Just-Noticeable-Distortion Optimization: From Methodology to Application

恰可察覺失真優化:從方法論到應用

Student thesis: Doctoral Thesis

View graph of relations

Author(s)

Related Research Unit(s)

Detail(s)

Awarding Institution
Supervisors/Advisors
Award date23 Nov 2021

Abstract

Investigating the perception mechanisms of Human Visual System (HVS) and incorporating them into perception-oriented applications are long-standing research topics. As a significant characteristic of HVS, Just-Noticeable-Distortion (JND) denotes the limitation of HVS distinguish power and has been studied over the past few decades. This thesis aims at having an overall optimization to current JND researches, including the methodology of JND computation and corresponding applications. It consists of three main parts: 1) A novel patch decomposition-based JND inferring model, which provides interpretable visual information representation and accurate JND prediction; 2) A JND-guided perceptual video coding scheme, where the JND is employed to provide reliable guidance for perceptually lossless visual content compression; 3) A JND-based target domain transfer scheme, which is proposed to improve the perceptual quality of current Convolutional Neural Network (CNN)-based image super-resolution models.

In the first part, we point out the limitations of existing JND models and propose an effective approach to infer the JND profile based on patch-level structural visibility learning. Instead of pixel-level JND profile estimation, the image patch, which is regarded as the basic processing unit to better correlate with the human perception, can be further decomposed into three conceptually independent components for visibility estimation. In particular, to incorporate the structural degradation into the patch-level JND model, a deep learning-based structural degradation estimation model is trained to approximate the masking of structural visibility. In order to facilitate the learning process, a JND dataset is further established, including 202 pristine images and 7878 distorted images generated by advanced compression algorithms based on the upcoming Versatile Video Coding (VVC) standard. Extensive experimental results further show the superiority of the proposed approach over the state-of-the-art.

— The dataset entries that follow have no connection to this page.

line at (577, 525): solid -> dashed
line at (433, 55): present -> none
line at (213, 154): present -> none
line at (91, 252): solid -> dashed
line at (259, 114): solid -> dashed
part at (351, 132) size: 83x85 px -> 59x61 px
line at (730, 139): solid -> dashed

The second part proposes a JND-guided perceptually lossless coding framework for Versatile Video Coding (VVC) intra coding. Within this framework, a pattern-based pixel-wise JND model is employed to guide the distortion distribution, and subsequently the most appropriate quantization parameter is chosen for each Coding Tree Unit (CTU). The content-adaptive Laplacian distribution-based D-Q model incorporating a two-pass coding framework is established to derive the most proper QP that satisfies the perceptually lossless coding criteria. The whole framework is integrated into the VVC intra coding framework. Experimental results demonstrate that the proposed scheme can achieve high accuracy prediction and efficient perceptually lossless intra coding, leading to around 10% bit rate savings comparing with the frame-level QP derivation scheme.

In the third part, we have a preliminary exploration of applying JND into CNN-based single image super-resolution (SISR) models. Conventional CNN-based SISR models attempt to lift the images from the degraded one to the real-world image domain with deep learning models, ignoring the intrinsic divergence between the images acquired from the real world and generated from neural networks. In view of such gap, we propose the learning-based JND model. The proposed model relys on the inference of viability maskings for domain transfer from the real-world acquisition image domain to the deep neural network generation domain. To obtain the JND model, a dataset including 500 real-world images and their 4500 degraded versions which are from 9 CNN-based self-encoders, is established. Along with the subjective testing, the domain transfer is achieved by inferring the JND profile in an end-to-end manner, leading to the perceptually equivalent and CNN-generated space for SISR model training. The proposed scheme provides reliable guidance for SISR models, leading to better perceptual quality by compensating the inconsistency regarding the distributions of the model-generated images and real-world acquired images. Extensive experimental results have demonstrated that our proposed scheme can further improve the performance of SISR based on state-of-the-art methods.